From the listing below, pull out every line where the string "what" appears.

= Beginning of Section =

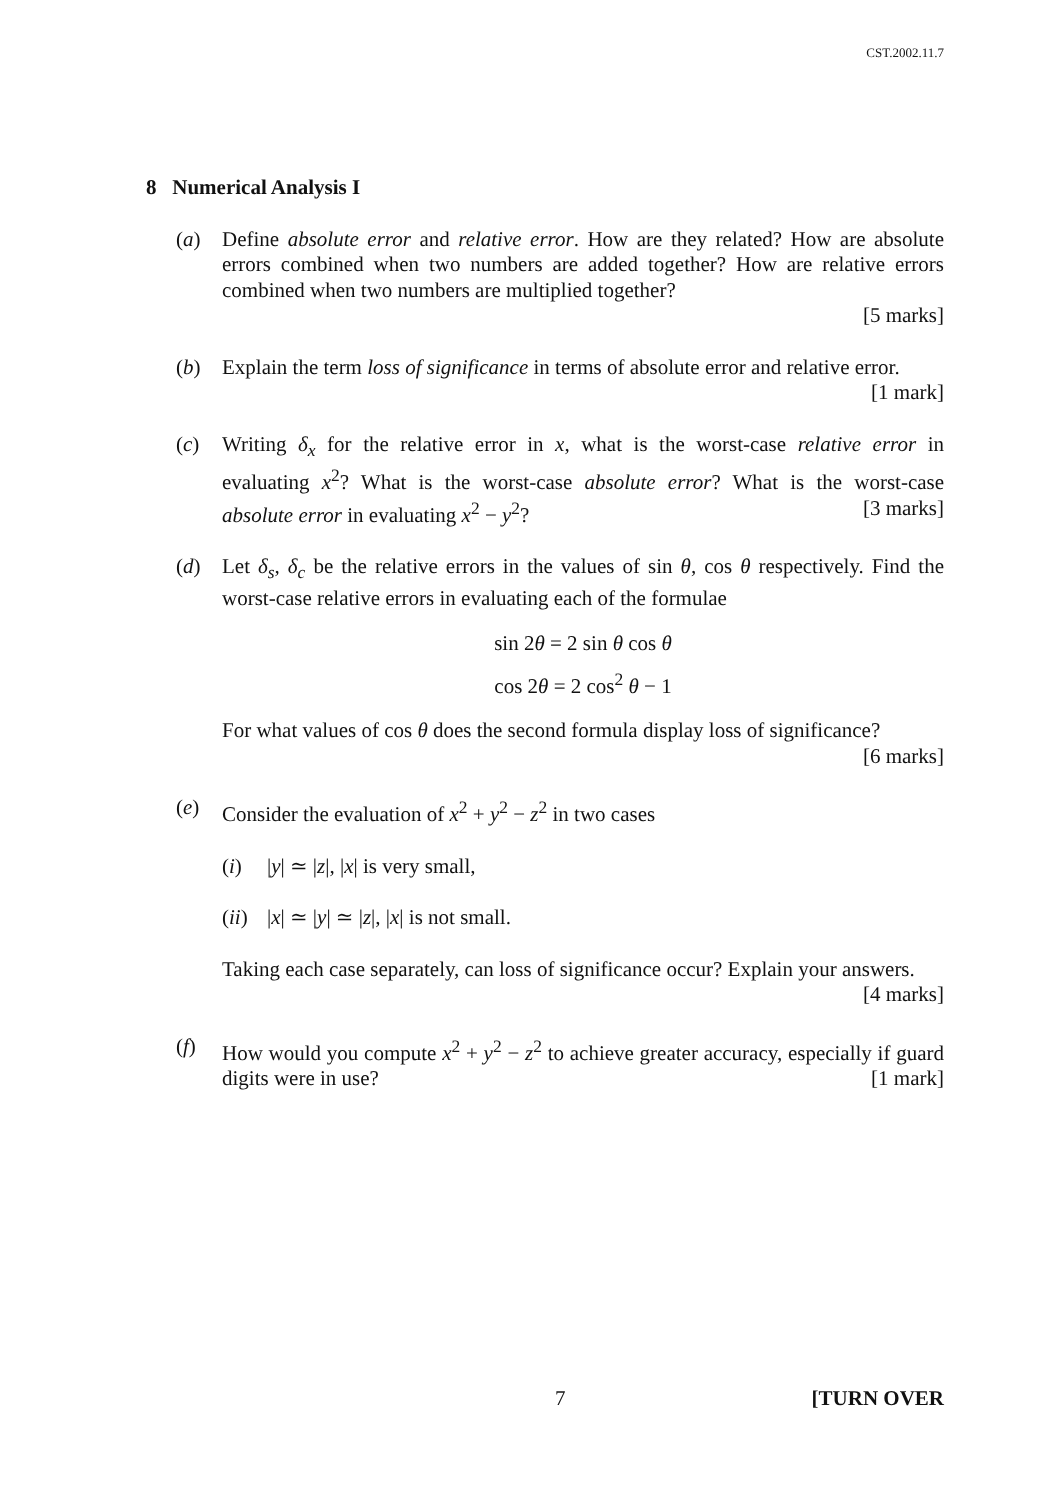CST.2002.11.7
8 Numerical Analysis I
(a) Define absolute error and relative error. How are they related? How are absolute errors combined when two numbers are added together? How are relative errors combined when two numbers are multiplied together?
[5 marks]
(b) Explain the term loss of significance in terms of absolute error and relative error. [1 mark]
(c) Writing δ<sub>x</sub> for the relative error in x, what is the worst-case relative error in evaluating x<sup>2</sup>? What is the worst-case absolute error? What is the worst-case absolute error in evaluating x<sup>2</sup> − y<sup>2</sup>? [3 marks]
(d) Let δ<sub>s</sub>, δ<sub>c</sub> be the relative errors in the values of sin θ, cos θ respectively. Find the worst-case relative errors in evaluating each of the formulae
sin 2θ = 2 sin θ cos θ
cos 2θ = 2 cos<sup>2</sup> θ − 1
For what values of cos θ does the second formula display loss of significance?
[6 marks]
(e) Consider the evaluation of x<sup>2</sup> + y<sup>2</sup> − z<sup>2</sup> in two cases
(i) |y| ≃ |z|, |x| is very small,
(ii) |x| ≃ |y| ≃ |z|, |x| is not small.
Taking each case separately, can loss of significance occur? Explain your answers. [4 marks]
(f) How would you compute x<sup>2</sup> + y<sup>2</sup> − z<sup>2</sup> to achieve greater accuracy, especially if guard digits were in use? [1 mark]
7 [TURN OVER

= End of Section =

Written answer:
(c) Writing δ<sub>x</sub> for the relative error in x, what is the worst-case relative error in evaluating x<sup>2</sup>? What is the worst-case absolute error? What is the worst-case absolute error in evaluating x<sup>2</sup> − y<sup>2</sup>? [3 marks]
For what values of cos θ does the second formula display loss of significance?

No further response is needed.